LISTED RECORDS =>

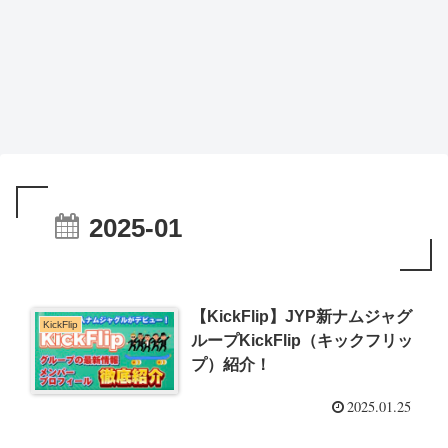
2025-01
【KickFlip】JYP新ナムジャグ
KickFlip
ループKickFlip（キックフリッ
プ）紹介！
2025.01.25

PROMPT => Omit each picture, then return all of the listing exactly as it stands.

ANSWER SECTION =>
2025-01
【KickFlip】JYP新ナムジャグ
KickFlip
ループKickFlip（キックフリッ
プ）紹介！
2025.01.25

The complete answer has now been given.